Pattern: Tree of tasks

In this pattern, remote tasks are spawned in a recursive fashion to sort a list. Within the definition of a remote function, it is possible to invoke itself (quick_sort_distributed.remote). A single call to the task triggers the dispatch of multiple tasks.

Example use case

You have a large list of items that you need to process recursively (i.e., sorting).

We call ray.get after both ray function invocations take place. This allows you to maximize parallelism in the workload.

lesser = quick_sort_distributed.remote(lesser)
greater = quick_sort_distributed.remote(greater)
ray.get(lesser) + [pivot] + ray.get(greater)
../_images/tree-of-tasks.svg

Tree of tasks

Code example

import ray
ray.init()
def partition(collection):
    # Use the last element as the first pivot
    pivot = collection.pop()
    greater, lesser = [], []
    for element in collection:
        if element > pivot:
            greater.append(element)
        else:
            lesser.append(element)
    return lesser, pivot, greater

@ray.remote
def quick_sort_distributed(collection):
    # Tiny tasks are an antipattern.

Data listing -

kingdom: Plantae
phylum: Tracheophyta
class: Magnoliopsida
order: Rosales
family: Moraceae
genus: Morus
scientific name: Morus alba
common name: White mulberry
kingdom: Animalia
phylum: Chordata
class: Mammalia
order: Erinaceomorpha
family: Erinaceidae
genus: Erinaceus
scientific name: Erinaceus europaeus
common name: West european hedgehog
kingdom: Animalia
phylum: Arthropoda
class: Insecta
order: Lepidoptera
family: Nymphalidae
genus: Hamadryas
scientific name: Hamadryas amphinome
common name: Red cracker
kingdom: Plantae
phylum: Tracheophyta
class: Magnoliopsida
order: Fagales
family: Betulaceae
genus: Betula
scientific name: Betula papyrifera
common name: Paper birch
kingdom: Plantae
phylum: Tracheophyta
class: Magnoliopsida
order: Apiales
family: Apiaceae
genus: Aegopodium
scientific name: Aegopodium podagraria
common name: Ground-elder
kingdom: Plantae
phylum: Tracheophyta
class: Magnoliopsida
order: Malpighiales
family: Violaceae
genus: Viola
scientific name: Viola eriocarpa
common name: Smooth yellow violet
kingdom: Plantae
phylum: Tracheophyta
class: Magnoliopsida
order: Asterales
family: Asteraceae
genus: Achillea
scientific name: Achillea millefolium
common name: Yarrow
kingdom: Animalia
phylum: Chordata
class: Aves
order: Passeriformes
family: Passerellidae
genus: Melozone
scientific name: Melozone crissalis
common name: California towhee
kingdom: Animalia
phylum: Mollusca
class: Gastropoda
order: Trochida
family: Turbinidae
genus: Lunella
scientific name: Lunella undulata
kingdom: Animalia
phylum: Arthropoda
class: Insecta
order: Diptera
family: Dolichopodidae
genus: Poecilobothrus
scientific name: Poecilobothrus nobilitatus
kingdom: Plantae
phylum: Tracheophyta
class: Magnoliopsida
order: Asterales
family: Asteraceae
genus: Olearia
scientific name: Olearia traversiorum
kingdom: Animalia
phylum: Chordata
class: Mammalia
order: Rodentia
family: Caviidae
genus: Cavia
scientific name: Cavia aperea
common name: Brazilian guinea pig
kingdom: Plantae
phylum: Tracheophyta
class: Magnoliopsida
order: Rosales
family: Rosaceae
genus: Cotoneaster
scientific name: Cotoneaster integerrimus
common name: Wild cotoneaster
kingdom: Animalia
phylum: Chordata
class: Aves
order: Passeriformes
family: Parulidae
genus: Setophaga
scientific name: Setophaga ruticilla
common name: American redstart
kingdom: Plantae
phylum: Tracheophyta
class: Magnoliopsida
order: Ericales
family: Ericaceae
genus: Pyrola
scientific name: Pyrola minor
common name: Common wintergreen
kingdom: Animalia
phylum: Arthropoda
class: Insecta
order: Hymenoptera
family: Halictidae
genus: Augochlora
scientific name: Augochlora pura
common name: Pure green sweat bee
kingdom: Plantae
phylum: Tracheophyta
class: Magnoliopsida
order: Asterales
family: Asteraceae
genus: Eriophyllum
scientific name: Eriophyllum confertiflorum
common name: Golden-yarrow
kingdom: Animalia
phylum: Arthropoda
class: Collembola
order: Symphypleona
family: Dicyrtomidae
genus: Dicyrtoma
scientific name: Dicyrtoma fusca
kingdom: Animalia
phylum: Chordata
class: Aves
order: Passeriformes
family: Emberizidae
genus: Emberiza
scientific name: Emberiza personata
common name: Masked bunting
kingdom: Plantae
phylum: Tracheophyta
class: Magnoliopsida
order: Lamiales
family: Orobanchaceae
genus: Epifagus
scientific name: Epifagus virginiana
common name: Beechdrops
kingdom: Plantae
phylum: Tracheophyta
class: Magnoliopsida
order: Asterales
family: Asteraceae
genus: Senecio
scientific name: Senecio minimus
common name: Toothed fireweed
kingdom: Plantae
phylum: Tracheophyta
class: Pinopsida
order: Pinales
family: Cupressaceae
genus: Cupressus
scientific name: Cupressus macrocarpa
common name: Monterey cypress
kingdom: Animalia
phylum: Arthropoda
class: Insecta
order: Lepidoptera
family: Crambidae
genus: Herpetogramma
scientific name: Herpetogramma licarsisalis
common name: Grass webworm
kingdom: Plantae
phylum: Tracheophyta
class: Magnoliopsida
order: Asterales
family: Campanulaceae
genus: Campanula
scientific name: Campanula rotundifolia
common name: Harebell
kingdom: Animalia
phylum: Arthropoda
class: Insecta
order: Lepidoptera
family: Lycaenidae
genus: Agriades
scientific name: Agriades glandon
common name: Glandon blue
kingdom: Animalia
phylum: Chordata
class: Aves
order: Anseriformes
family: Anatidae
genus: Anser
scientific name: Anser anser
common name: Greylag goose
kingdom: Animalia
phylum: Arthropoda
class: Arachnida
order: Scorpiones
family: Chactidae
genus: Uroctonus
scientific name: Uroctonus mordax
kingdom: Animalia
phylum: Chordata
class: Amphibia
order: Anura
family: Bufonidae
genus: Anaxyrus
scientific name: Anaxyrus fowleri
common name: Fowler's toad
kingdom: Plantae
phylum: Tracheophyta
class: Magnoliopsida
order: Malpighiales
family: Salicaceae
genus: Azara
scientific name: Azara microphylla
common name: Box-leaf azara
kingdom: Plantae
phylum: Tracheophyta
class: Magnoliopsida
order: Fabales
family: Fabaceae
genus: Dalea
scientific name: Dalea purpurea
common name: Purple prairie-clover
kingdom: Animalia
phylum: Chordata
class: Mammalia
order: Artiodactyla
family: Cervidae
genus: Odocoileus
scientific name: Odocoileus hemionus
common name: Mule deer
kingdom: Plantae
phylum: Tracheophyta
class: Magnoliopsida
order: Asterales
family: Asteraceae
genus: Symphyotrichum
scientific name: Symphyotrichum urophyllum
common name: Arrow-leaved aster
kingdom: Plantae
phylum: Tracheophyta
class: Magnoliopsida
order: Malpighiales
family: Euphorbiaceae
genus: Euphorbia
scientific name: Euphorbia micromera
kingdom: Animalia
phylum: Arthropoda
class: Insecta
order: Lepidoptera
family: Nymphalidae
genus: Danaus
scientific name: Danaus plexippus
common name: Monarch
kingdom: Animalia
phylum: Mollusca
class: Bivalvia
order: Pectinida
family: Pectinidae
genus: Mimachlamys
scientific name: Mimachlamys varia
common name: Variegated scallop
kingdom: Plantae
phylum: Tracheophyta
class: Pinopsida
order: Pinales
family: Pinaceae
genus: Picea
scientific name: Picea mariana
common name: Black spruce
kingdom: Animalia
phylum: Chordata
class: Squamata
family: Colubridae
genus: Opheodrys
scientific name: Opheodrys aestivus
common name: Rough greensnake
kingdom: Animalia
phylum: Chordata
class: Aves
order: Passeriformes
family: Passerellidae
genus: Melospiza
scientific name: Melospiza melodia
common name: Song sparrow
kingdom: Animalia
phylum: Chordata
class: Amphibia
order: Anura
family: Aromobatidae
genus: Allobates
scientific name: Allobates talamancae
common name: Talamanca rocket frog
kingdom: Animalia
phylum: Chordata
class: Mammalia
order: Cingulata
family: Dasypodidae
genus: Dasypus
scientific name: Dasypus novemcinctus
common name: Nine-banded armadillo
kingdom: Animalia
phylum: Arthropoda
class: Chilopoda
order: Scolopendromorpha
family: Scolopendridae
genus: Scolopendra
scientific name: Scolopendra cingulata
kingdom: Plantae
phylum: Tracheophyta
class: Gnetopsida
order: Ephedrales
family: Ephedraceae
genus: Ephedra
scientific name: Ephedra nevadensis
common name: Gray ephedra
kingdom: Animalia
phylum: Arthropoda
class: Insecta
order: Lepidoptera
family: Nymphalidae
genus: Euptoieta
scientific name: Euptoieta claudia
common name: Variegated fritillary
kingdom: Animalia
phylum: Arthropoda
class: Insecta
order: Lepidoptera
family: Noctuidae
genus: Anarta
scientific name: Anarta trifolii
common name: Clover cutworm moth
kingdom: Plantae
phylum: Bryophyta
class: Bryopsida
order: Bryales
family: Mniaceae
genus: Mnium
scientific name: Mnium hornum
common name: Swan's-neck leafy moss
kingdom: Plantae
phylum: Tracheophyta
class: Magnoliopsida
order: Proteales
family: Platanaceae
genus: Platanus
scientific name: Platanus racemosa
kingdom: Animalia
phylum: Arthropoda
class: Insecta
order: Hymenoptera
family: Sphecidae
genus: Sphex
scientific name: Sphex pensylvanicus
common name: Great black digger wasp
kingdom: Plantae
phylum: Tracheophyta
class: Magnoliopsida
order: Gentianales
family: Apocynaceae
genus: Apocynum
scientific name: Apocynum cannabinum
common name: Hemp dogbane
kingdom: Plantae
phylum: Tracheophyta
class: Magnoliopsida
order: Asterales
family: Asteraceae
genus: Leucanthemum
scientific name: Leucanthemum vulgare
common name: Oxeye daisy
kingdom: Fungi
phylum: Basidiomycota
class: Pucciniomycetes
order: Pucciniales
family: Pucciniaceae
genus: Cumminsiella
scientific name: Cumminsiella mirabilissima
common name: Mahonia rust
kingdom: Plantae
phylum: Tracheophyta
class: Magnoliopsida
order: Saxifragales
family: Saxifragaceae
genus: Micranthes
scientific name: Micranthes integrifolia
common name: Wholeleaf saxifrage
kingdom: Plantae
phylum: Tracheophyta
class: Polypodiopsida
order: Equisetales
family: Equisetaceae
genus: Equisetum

Task prompt -
Answer these questions about the tree-of-tasks page, one per line:
1. What does the text say can be invoked within the definition of a remote function?
2. At what point is ray.get called?
3. Which item of the collection does the partition function use as the first pivot?

Output for this task -
1. The function itself (quick_sort_distributed.remote).
2. After both ray function invocations take place.
3. The last one.